→ TASKS:
• a. Below are three statements about the trial listing. Does each one agree with it? Answer yes or no for each and quote the deciding words. (i) The study is currently recruiting. (ii) Penumbra Inc. is the lead sponsor. (iii) The intervention being studied is a drug.
• b. In the trial listing, rewrite the passage starting at "This study aims" and ending at "System in Japan.", with "effectiveness" replaced by "efficacy".
• c. Write the next part of the trial listing, beginning after its final sentence.

→ READING PASSAGE:

--------------------------------

Post Market Surveillance to Evaluate the Efficacy and Safety of the INDIGO Aspiration System in Japan

Active, not recruiting

• Conditions: Arterial Occlusion Mesenteric Artery Superior; Acute Limb Ischemia; Acute DVT of Lower Extremity
• Interventions: Device: Mechanical aspiration thrombectomy

• Registration Number: NCT06446024
• Lead Sponsor: Penumbra Inc.

Brief Summary

This study aims to confirm the safety and effectiveness of the INDIGO Aspiration System in patients requiring immediate treatment for acute lower extremity artery occlusion, acute superior mesenteric artery occlusion, or severe acute deep vein thrombosis. Primary objective of the study is to collect predetermined data on use, safety and effectiveness, including clinical and technical performance of the INDIGO System in Japan.

--------------------------------

→ RAW DATA:
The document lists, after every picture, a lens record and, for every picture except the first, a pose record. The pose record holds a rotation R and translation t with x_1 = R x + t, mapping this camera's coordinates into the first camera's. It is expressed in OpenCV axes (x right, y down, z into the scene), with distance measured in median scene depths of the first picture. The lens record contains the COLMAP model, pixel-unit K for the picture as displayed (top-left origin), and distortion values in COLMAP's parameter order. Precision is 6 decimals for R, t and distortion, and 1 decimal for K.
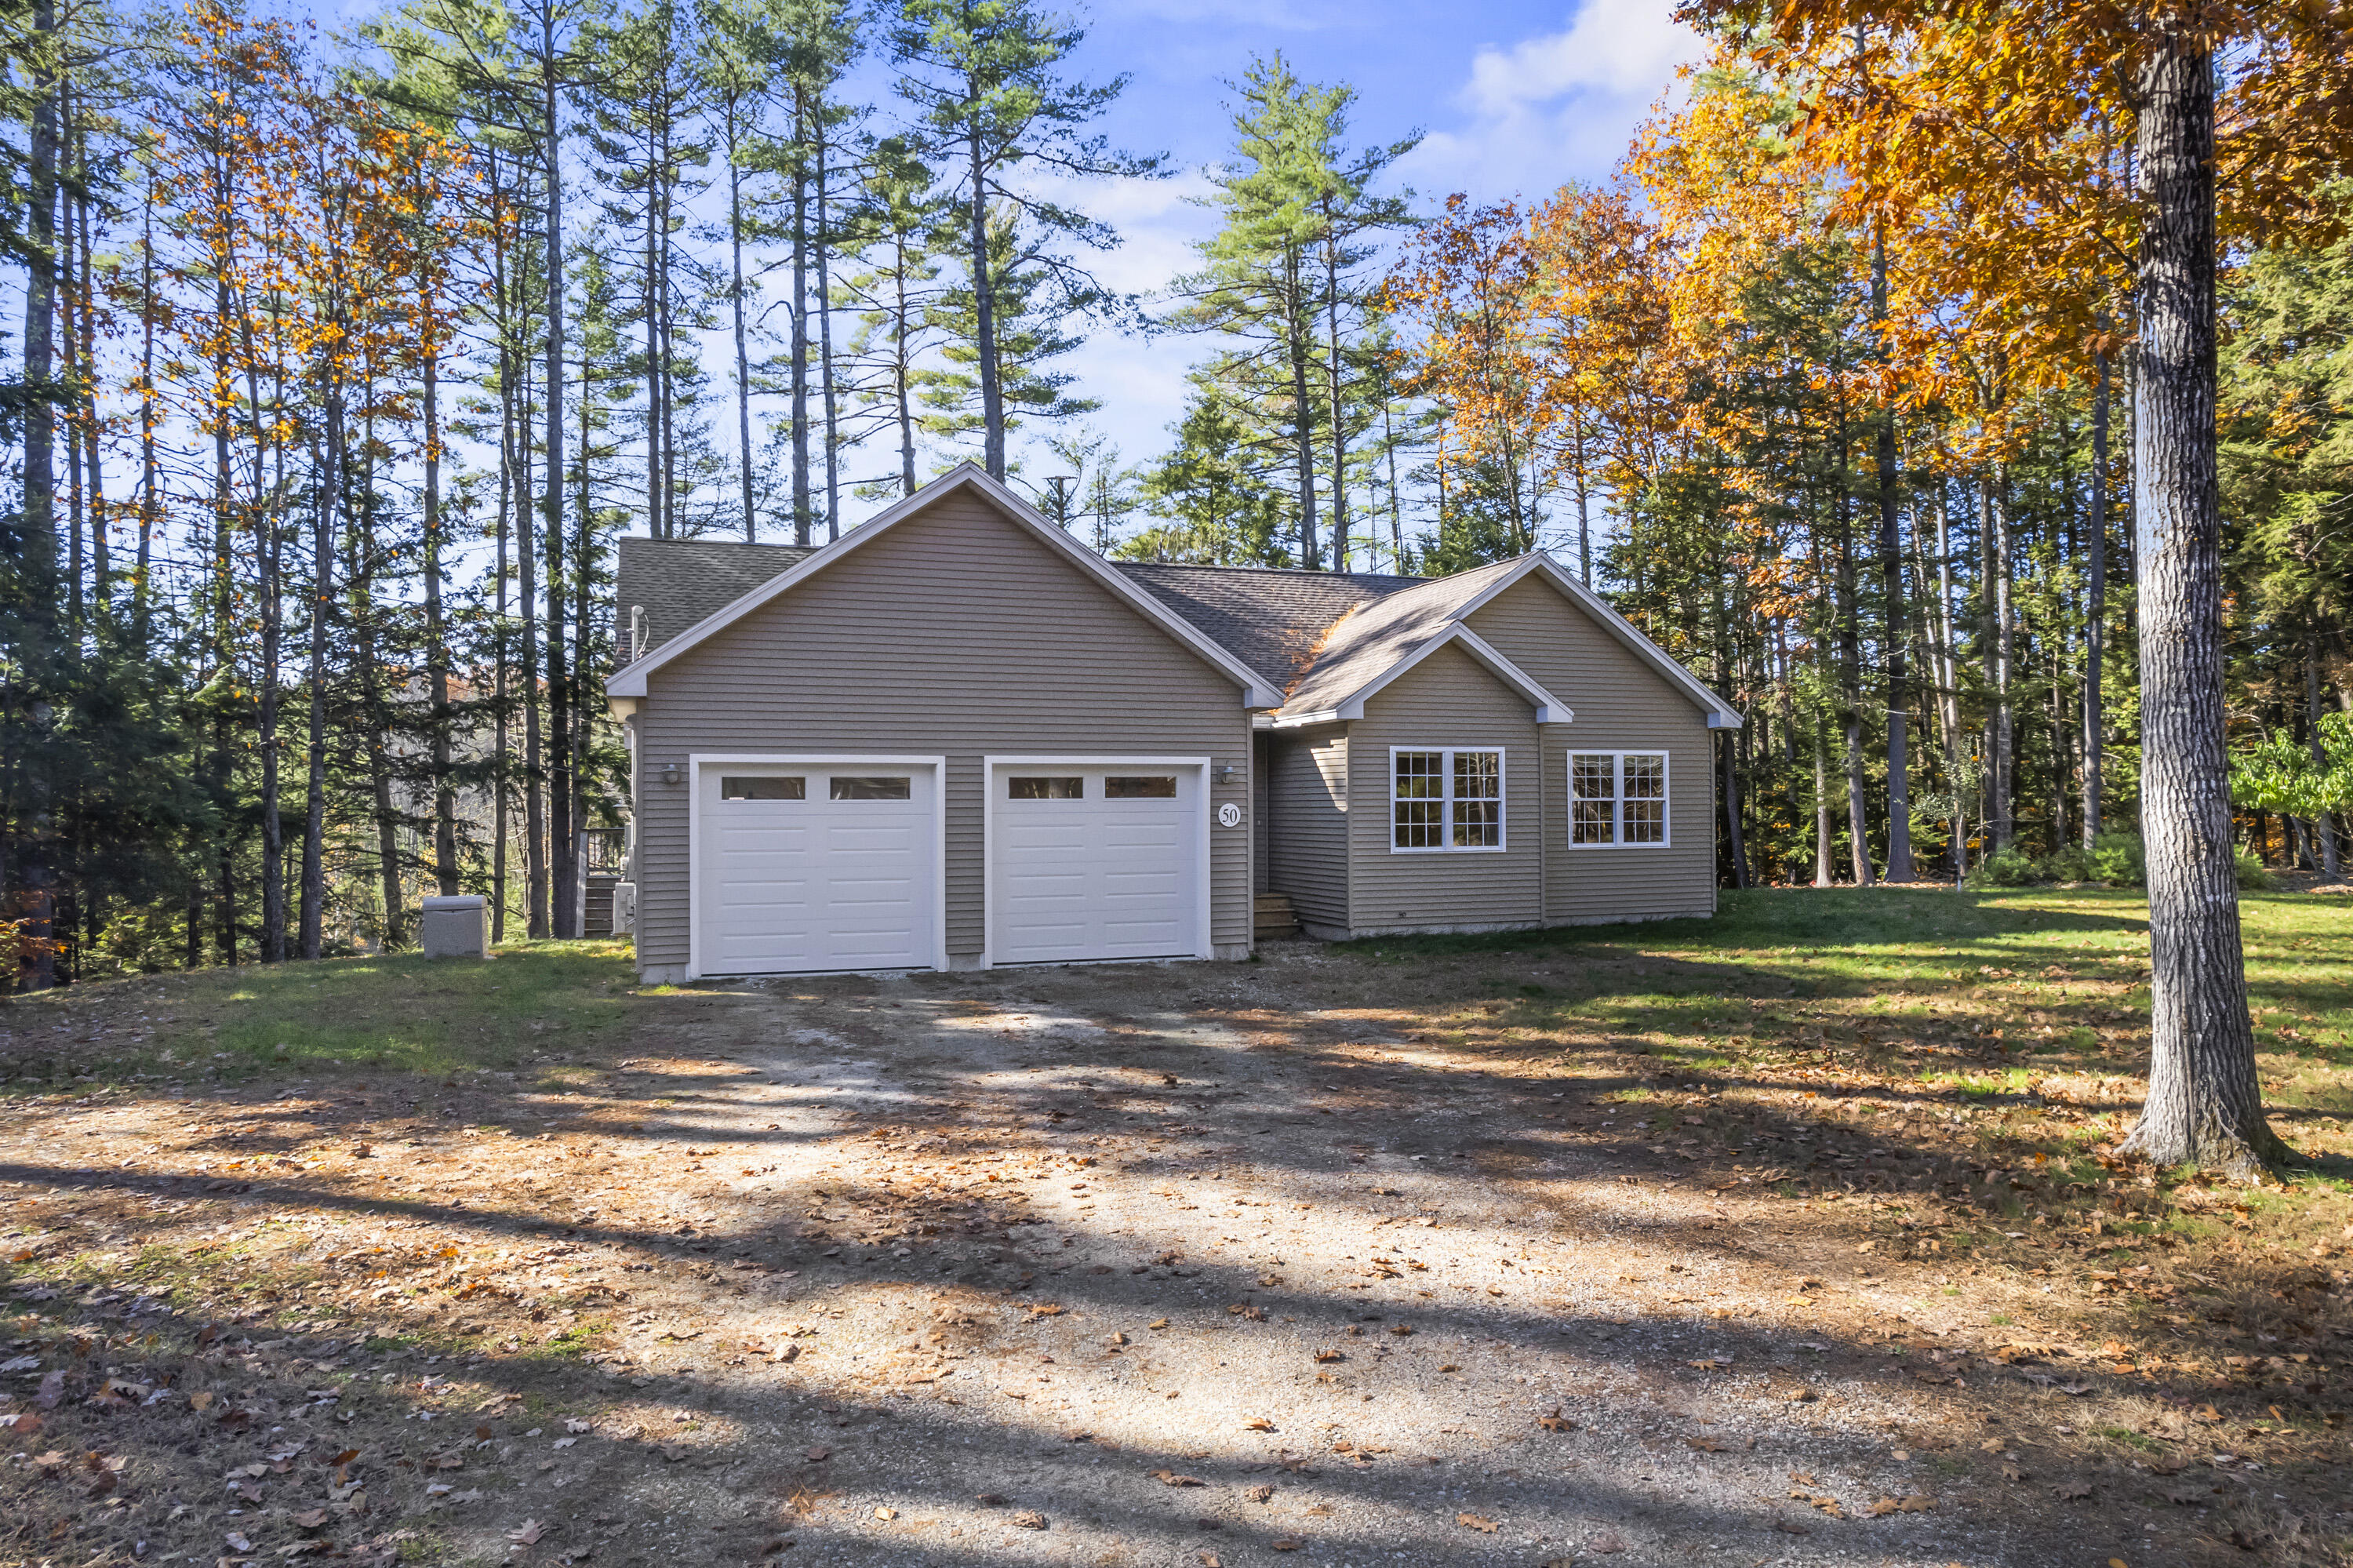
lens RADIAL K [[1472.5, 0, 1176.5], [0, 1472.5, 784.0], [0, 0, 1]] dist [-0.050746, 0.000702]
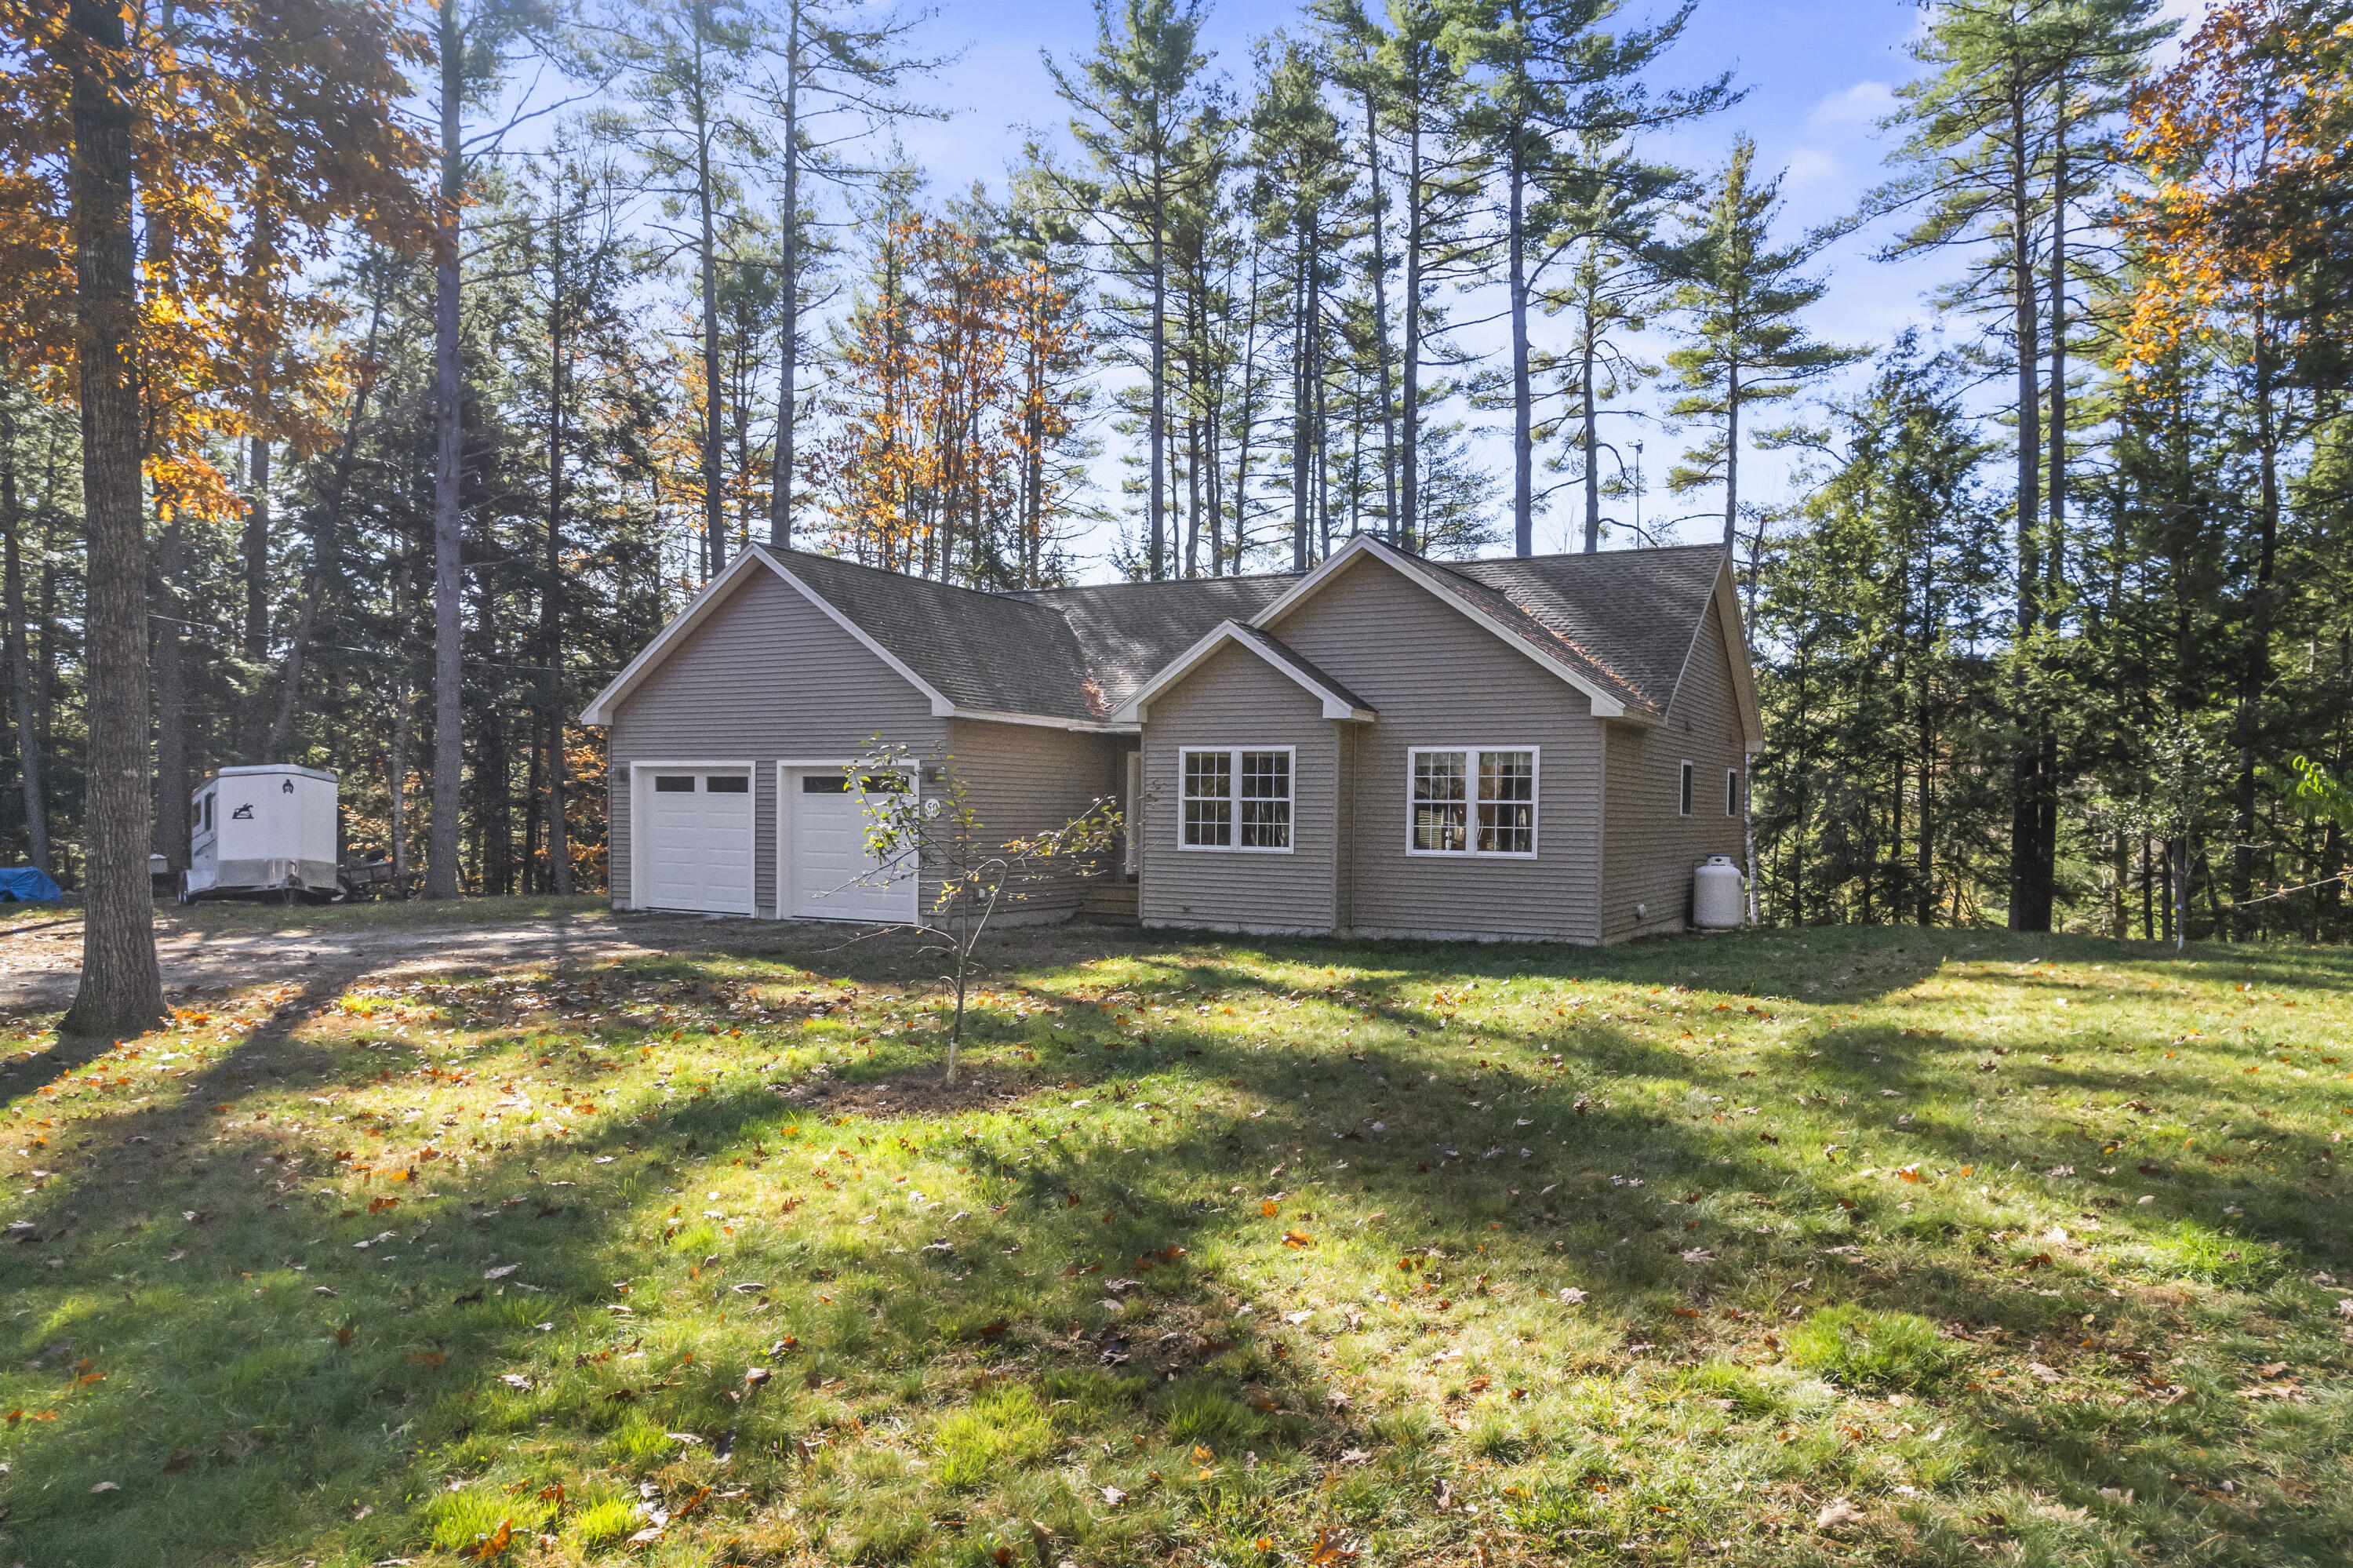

--------------------------------

→ RESPONSES IN ORDER:
• a.
(i) No: "Active, not recruiting"
(ii) Yes: "Lead Sponsor: Penumbra Inc."
(iii) No: "Device: Mechanical aspiration thrombectomy"

• b.
This study aims to confirm the safety and efficacy of the INDIGO Aspiration System in patients requiring immediate treatment for acute lower extremity artery occlusion, acute superior mesenteric artery occlusion, or severe acute deep vein thrombosis. Primary objective of the study is to collect predetermined data on use, safety and efficacy, including clinical and technical performance of the INDIGO System in Japan.

• c.
Detailed Description

Not available

Study Timeline

• Study Start: 2023-12-07
• Study First Submitted: 2024-05-13
• Study First Submitted QC: 2024-06-04
• Study First Posted: 2024-06-06
• Status Verified: 2024-12
• Last Update Submitted: 2024-12-13
• Last Update Posted: 2024-12-18
• Primary Completion: 2025-08
• Study Completion: 2025-08

Recruitment & Eligibility

• Status: ACTIVE_NOT_RECRUITING
• Sex: All
• Target Recruitment: 500

Inclusion Criteria

Patients who meet Appropriate Use Criteria per local Japanese requirements for acute lower limb artery, acute upper mesentery artery occlusions, or severe acute deep vein thrombosis.

Exclusion Criteria

Patients who do not meet Appropriate Use Criteria per local Japanese requirements for acute lower limb artery, acute upper mesentery artery occlusions, or severe acute deep vein thrombosis.

Study & Design

• Study Type: OBSERVATIONAL
• Study Design: Not specified

Arm && Interventions

Group	Intervention	Description
Group 1: Indigo Aspiration System treatment	Mechanical aspiration thrombectomy	Mechanical aspiration thrombectomy

Primary Outcome Measures

Name	Time	Method
ALI: Target Limb Salvage	30 days post-treatment and 6 months post-treatment	Target lower extremity salvage rate at (defined as: freedom from major amputation at or proximal to the ankle)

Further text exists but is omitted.